Rationalizing and analyzing and imagining are all necessary for regret, which is a cognitive emotion, unlike something more primal like fear. If humans weren’t able to imagine other possible worlds than the one they live in, they wouldn’t be able to regret things.
In psychology, contemplating “What if?” is known as “counterfactual thinking.” “Upward counterfactuals” compare reality unfavorably to an imagined alternative—for example, “If I hadn’t been sidetracked by such and such job, I would have been an Academy Award-winning actress,” offers Laura Kray, a professor of leadership at the University of California, Berkeley. “Downward counterfactuals,” meanwhile, favor reality—something like, “My job might be difficult, but at least it’s not as hard as coal mining.”

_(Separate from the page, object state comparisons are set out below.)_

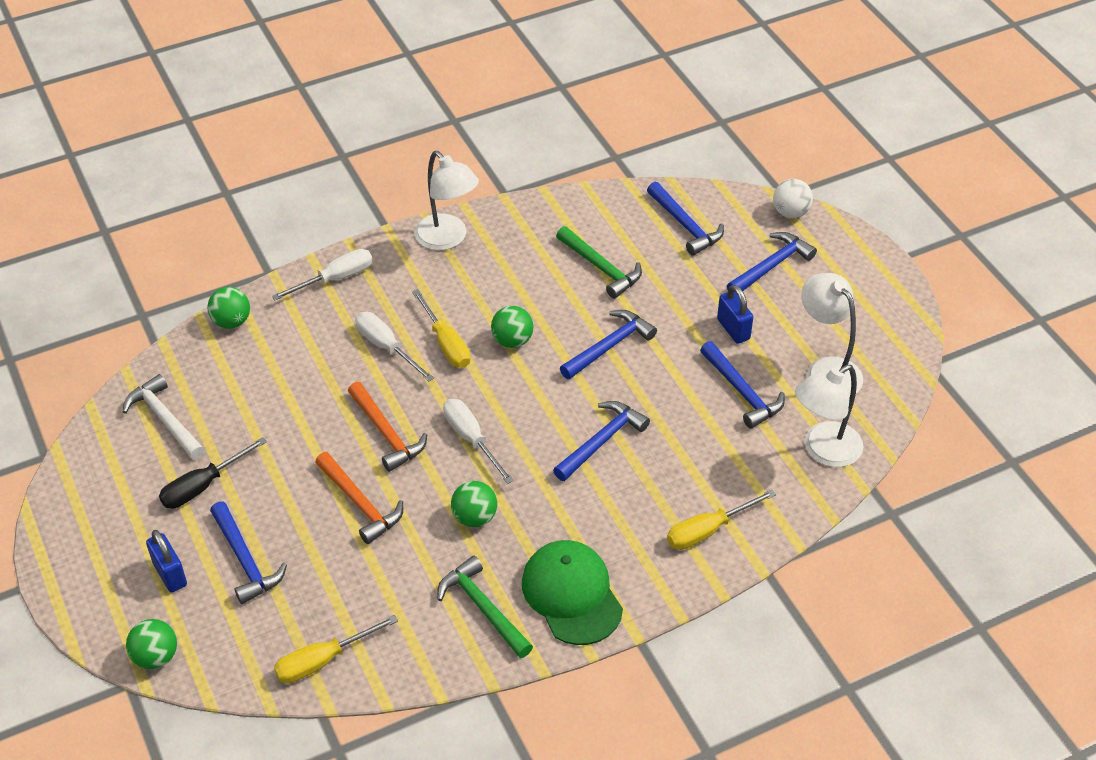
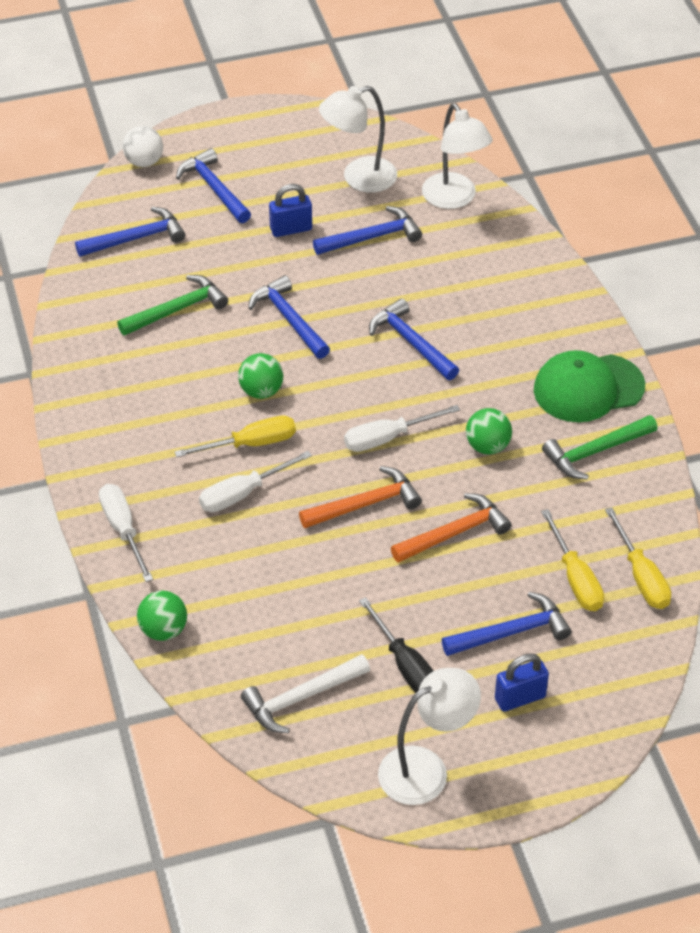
camera: 80 degrees left, 0 degrees up
green ball [126,619,177,669] -> none
white lamp [414,151,479,250] -> white lamp moved to [378,668,481,805]
yellow screwdriver [667,490,776,550] -> yellow screwdriver moved to [541,509,604,611]

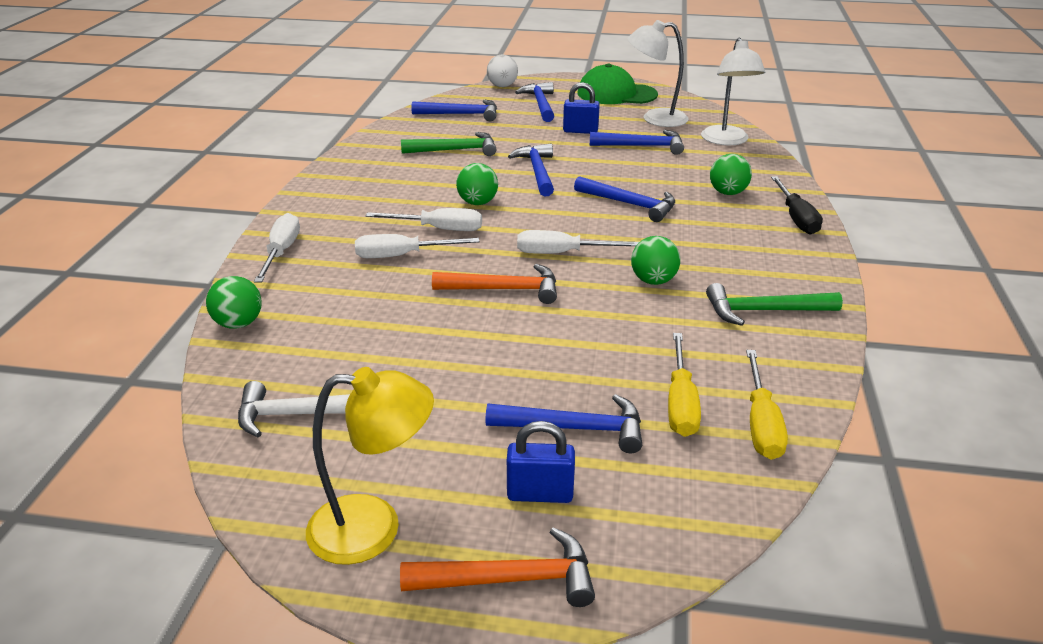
camera: 25 degrees right, 15 degrees down
yellow screwdriver [175,415,296,457] -> white screwdriver [365,208,482,231]
black screwdriver [359,597,433,693] -> black screwdriver moved to [771,176,823,234]
blue hammer [369,298,459,380] -> blue hammer turned 135 degrees clockwise [574,176,675,222]
white lamp [378,668,481,805] -> yellow lamp [306,367,434,565]
orange hammer [391,493,512,563] -> orange hammer moved to [400,527,595,607]
green cap [534,350,645,422] -> green cap moved to [577,64,658,104]
none -> green ball [710,154,752,195]

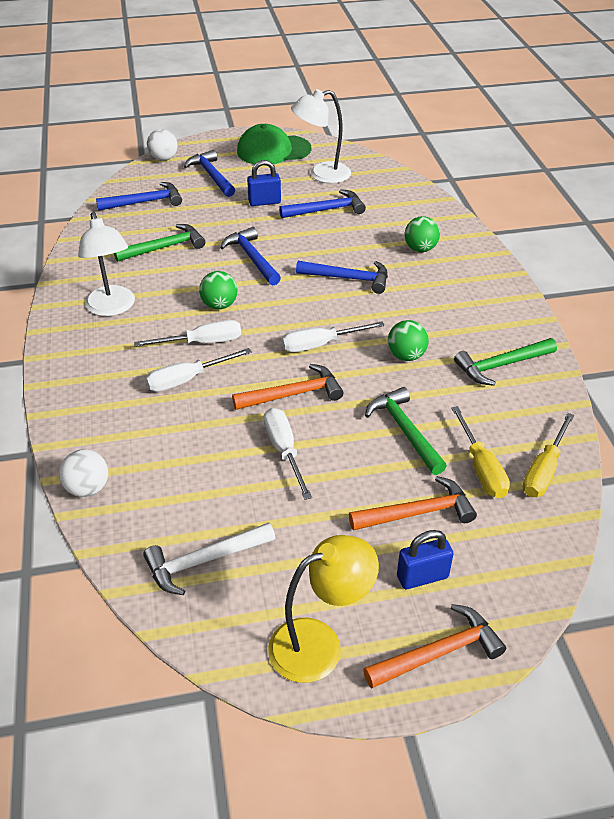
camera: 20 degrees left, 10 degrees up
green ball [206,276,262,329] -> white ball [59,449,108,497]
white screwdriver [254,213,300,283] -> white screwdriver moved to [264,408,312,500]
blue hammer [486,394,642,453] -> orange hammer [349,476,477,531]
white lamp [701,38,765,145] -> white lamp moved to [78,212,135,316]
yellow screwdriver [746,350,788,460] -> yellow screwdriver turned 45 degrees clockwise [523,413,575,497]
black screwdriver [771,176,823,234] -> none
none -> green hammer [365,387,447,475]

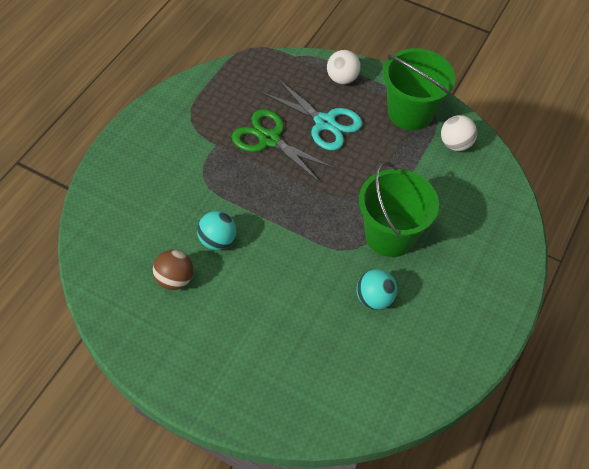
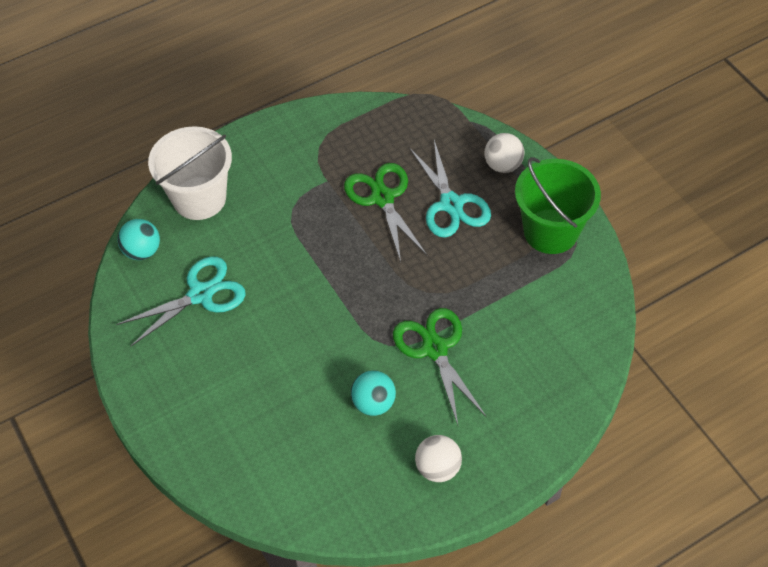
camera: 35 degrees right, 0 degrees up
brown ball [153,250,193,290] -> turquoise scissors [116,256,246,347]
turquoise ball [197,211,236,250] -> turquoise ball moved to [117,219,160,260]
green bucket [359,162,439,257] -> green scissors [393,308,487,425]
white ball [441,115,477,151] -> white ball moved to [415,435,462,482]
none -> white bucket [148,126,232,220]

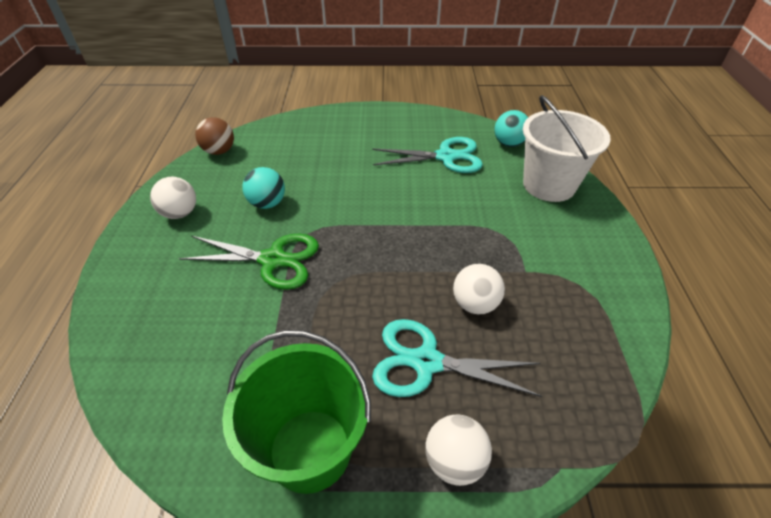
camera: 120 degrees right, 10 degrees down
turquoise scissors [116,256,246,347] -> turquoise scissors turned 90 degrees counterclockwise [372,137,483,173]
green scissors [344,163,427,262] -> white ball [453,264,505,314]
none -> brown ball [195,117,234,155]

While too much upward counterfactual thinking (and regret) has been associated with anxiety and depression, it also plays a key role in problem-solving, achieving goals, and improving behavior. “When we think about how an event could have been better, we may experience feelings of regret, but the upside to those feelings is it enables us to make better decisions going forward,” Kray says. “We’re more likely to learn from our experiences when we consider a better possible world.”
Regret, in other words, is an unpleasant but necessary byproduct of psychological processes that help us grow and thrive. “If the cost of that is some of the unpleasant stew that we have to sit in, then so be it,” Gilovich says.
And what about all those people who like to proclaim that they live with no regrets?
“I don’t think we really believe those people,” Gilovich says. “To live is to have at least some regrets, and if you don’t, there’s a concern that maybe you aren’t learning sufficiently.”